A counsellor said the girls were used to a ``free atmosphere and a luxurious lifestyle where they ate meat, smoked, drank liquor and did not do much household work.'' In the home it was very difficult for them to adjust. ``The girls were totally brainwashed and could not imagine another way of life. Most of them said they were wary of going back to their homes as their parents had no idea they were in this profession. I had to make a lot of effort to counsel them and make them decide to return home. The delay in rehabilitation efforts also increased their anxiety and fears.''
Sudha Kulkarni of the Mahila Dakshata Samiti, a women's organisation, said, ``Since the experiences of these women are very different, they cannot be treated on par with other destitutes. We have to first treat them as human beings and as victims of a gross exploitation and not as criminals. They have to be counselled and given a chance to think things over. This whole exercise is to satisfy the court. How can you put a stop to trafficking in women with such raids?'' she asked. ``If the raids have to be a regular feature, then where will the girls be housed? By locking them up under security, you are not rehabilitating them. Anyone would go mad in such a situation. If there was no scheme ready, then why conduct these raids? The police and the staff in government institutions have to be specially trained and sensitised to handle the girls.''
Ms.
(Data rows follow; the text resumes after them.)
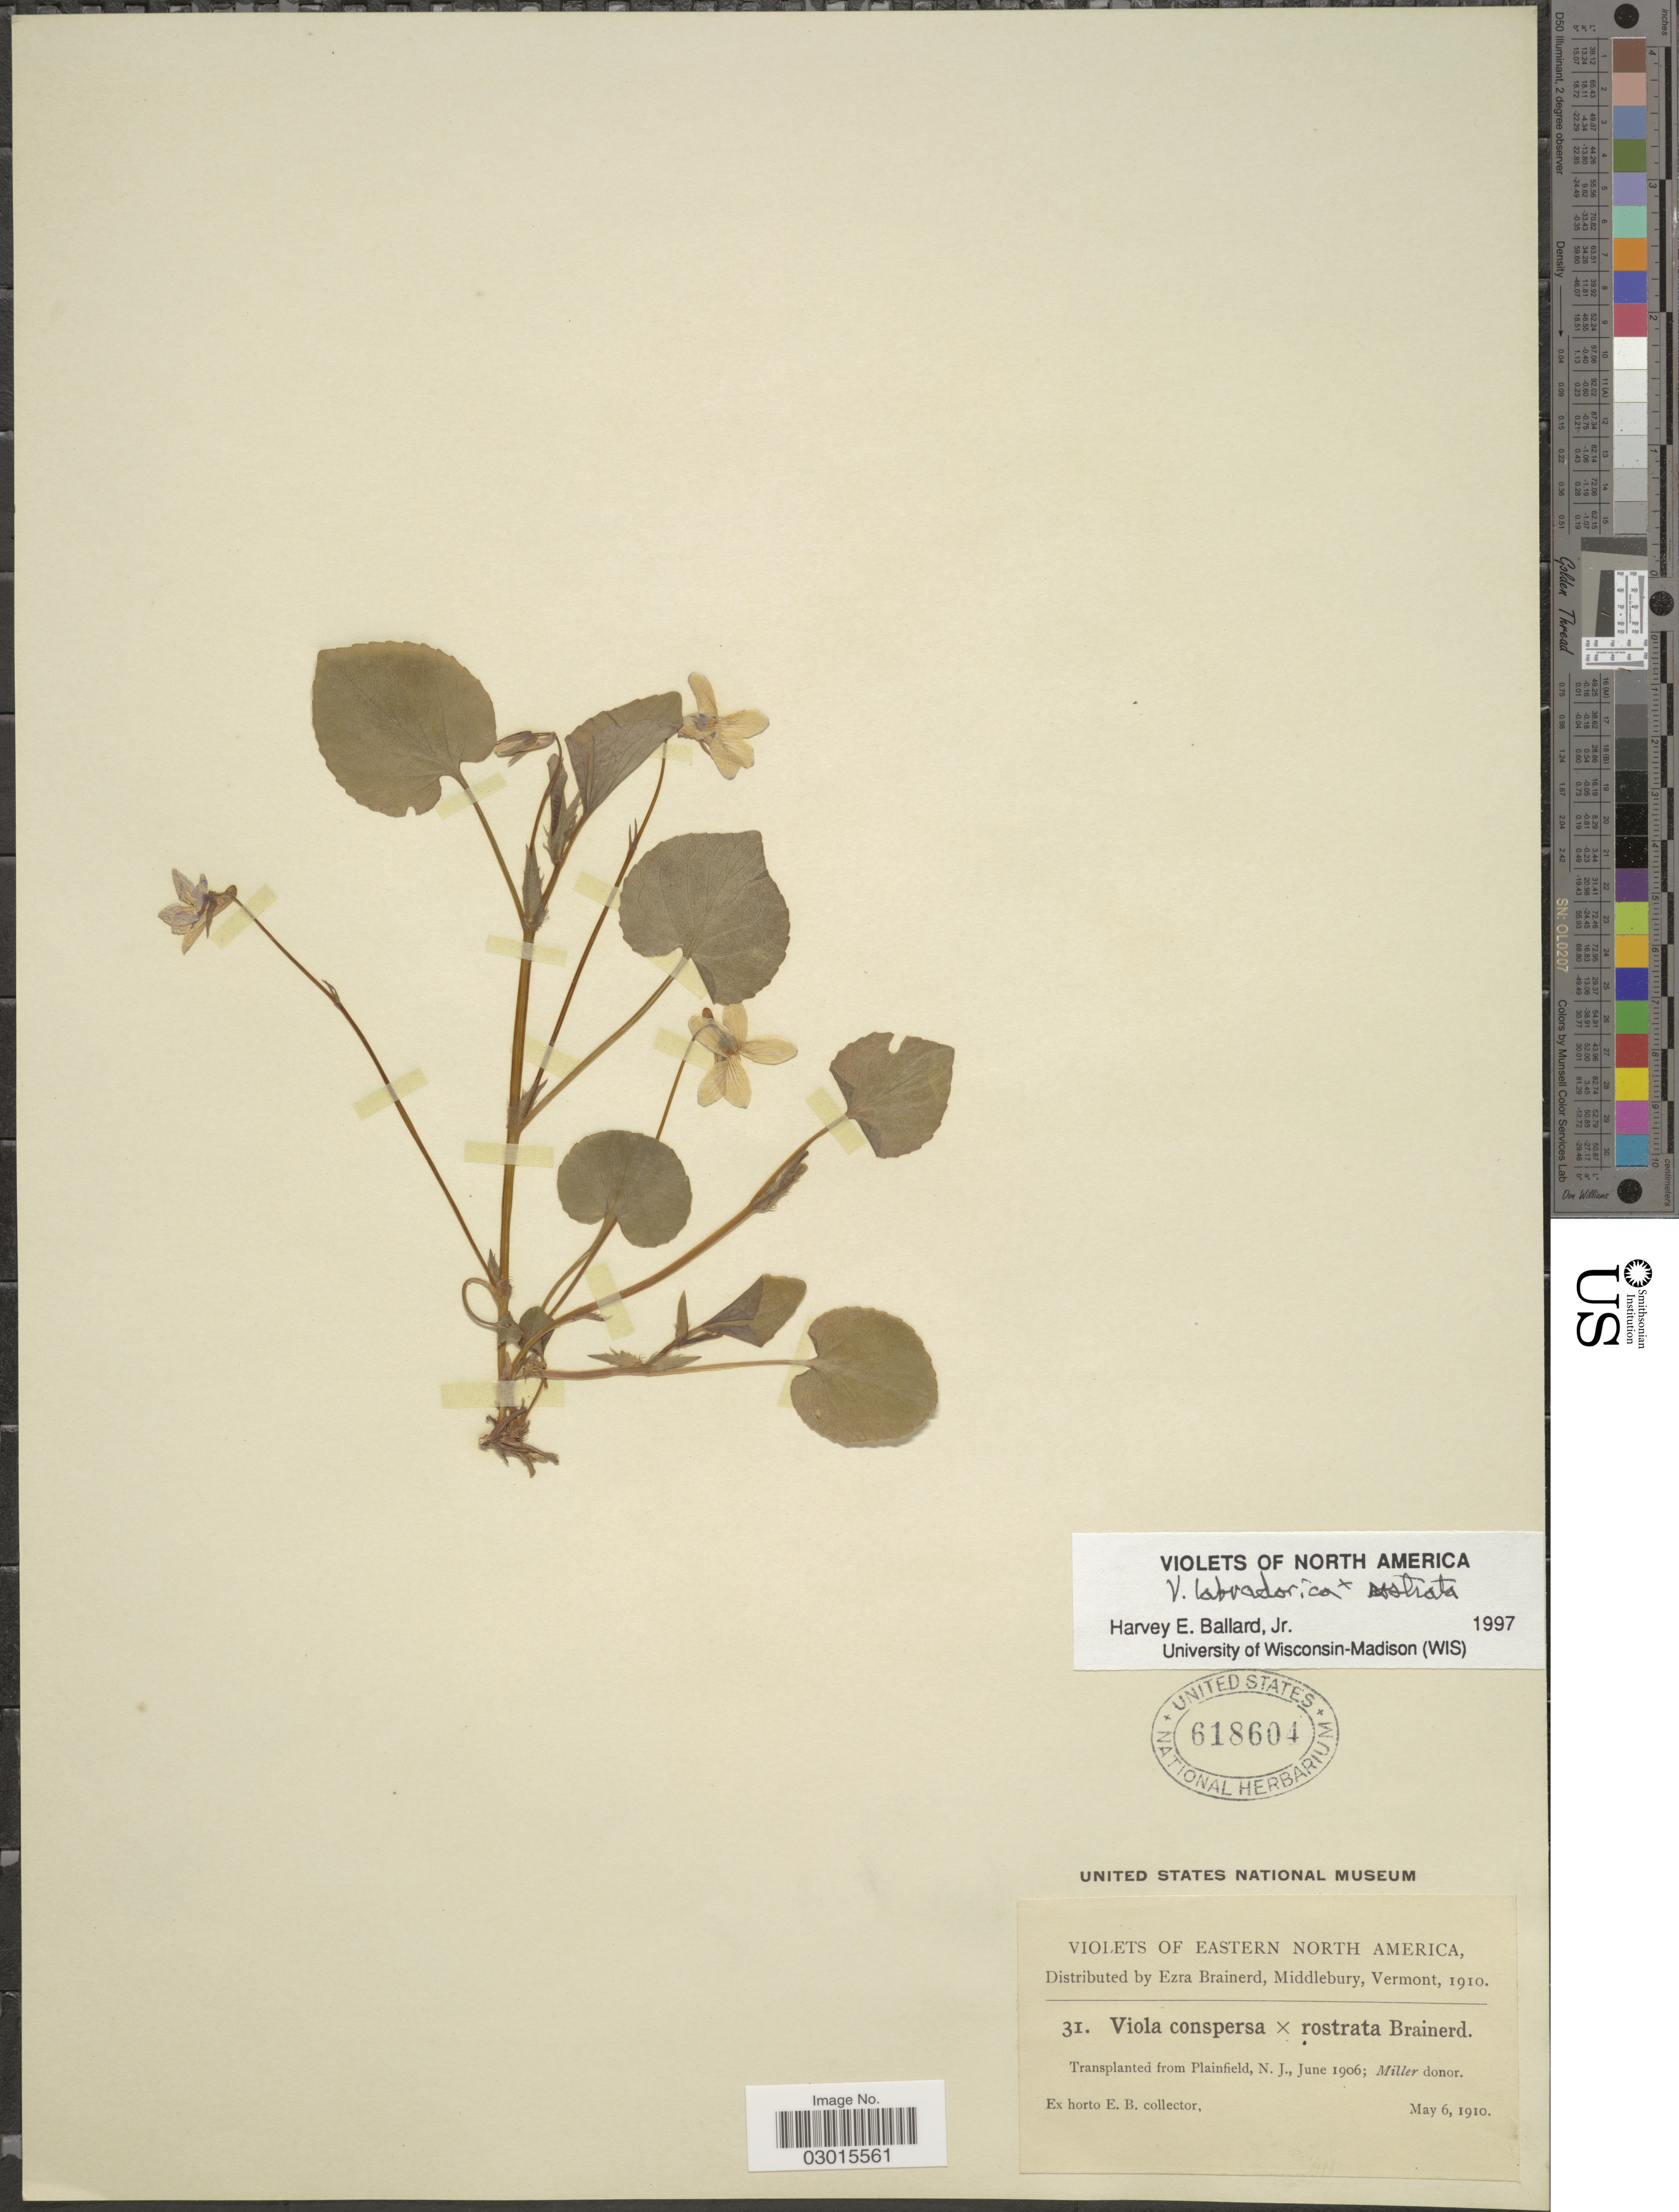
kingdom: Plantae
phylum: Tracheophyta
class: Magnoliopsida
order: Malpighiales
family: Violaceae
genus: Viola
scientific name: Viola labradorica x V. rostrata Pursh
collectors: ex herb. Ezra Brainerd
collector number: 31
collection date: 1910-05-06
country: United States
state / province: New Jersey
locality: Eastern North America. Transplanted from Plainfield, N.J.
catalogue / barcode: US 618604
Preeti Patkar of Prerna, an NGO which runs a creche for children of CSWs in Kamathipura, said, ``The raids managed to create a fear among the brothel-keepers who are now wary of keeping minors. Everyone speaks of effective law implementation and police commitment but what are you going to do to ensure that the girls do not leave home? We are clearly against child prostitution but for the older women though they live in an exploitative society, there is a sense of acceptance which the outside world cannot give. We say help those who are willing to be helped.''
Ms. Chitkala Zutshi, secretary of the women and child welfare department of the Maharashtra government said, ``As far as minor girls are concerned, police raids must form part of the strategy. Other plans include spreading awareness in the areas where the girls hail from and sensitising the clients, many of whom are very young. One aspect of this exercise which is ignored is the tremendous difference that came about in the health of the women after a few months.''
She said it was difficult to stop trafficking but word has spread that raids would continue and the message was very clear. Though long-term follow up of the rescued girls was ideal, it was not possible to monitor on a case by case basis, she said. Rescuing and rehabilitating the minors will definitely make a difference, she added.
The department is proposing to revise diet scales, upgrade existing homes, build new ones with vocational training facilities and launch an awareness campaign in the media, she added. Schemes for income generation have also been started to train the girls to earn their living.